> **Your instructions**:
In the text on key teaching practices for the Graduate Diploma ECE, from when should beginning teachers be able to carry out these practical aspects of teaching?
START Text section
Te Kōhungahunga—GDip ECE

Key teaching practices for the Graduate Diploma ECE are practical aspects of teaching that beginning teachers should be able to do from their first day.

Teaching Council Aotearoa New Zealand Values, Code and Standards

  • Integrate the Teaching Council New Zealand values and Code of Professional Responsibility commitments into their professional practice.
  • Maintain confidentiality, trust and respect.
  • Make and meet professional requests appropriately.
  • Actively make use of knowledge of children’s heritages, languages, identities and cultures to engage responsively with all children.
  • Actively seek to recognise and address unconscious bias and racism in their own practice.
  • Demonstrate commitment to the ECE service and the teaching profession.
  • Demonstrate ethical behaviours in relation to informed consent, participation, beneficence and non-maleficence in all aspects of practice.
  • Contribute to a professional culture that upholds the Teaching Council Code of Professional Responsibility.
  • Clearly demonstrate appropriate professional boundaries with children, whānau and colleagues.
  • Actively engage as an advocate for transformative education for tamariki and whānau, and for teachers and the profession.

Standard 1: Te Tiriti o Waitangi Partnership ǀ Te Hononga Pātui i Raro o Te Tiriti o Waitangi

Recognise mana whenua and whānau, hapū and iwi knowledges, and affirm tamariki Māori as Māori

  • Act as a kaitiaki for the environment and living things, drawing on local knowledge about place.
END Text section
START Available data
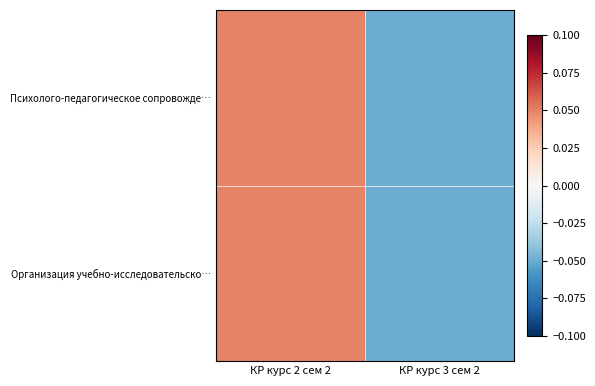

Rank the series at КР курс 3 сем 2 from lowest to highest value.

Психолого-педагогическое сопровожде…, Организация учебно-исследовательско…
END Available data
> **Solution to this exercise**:
From their first day.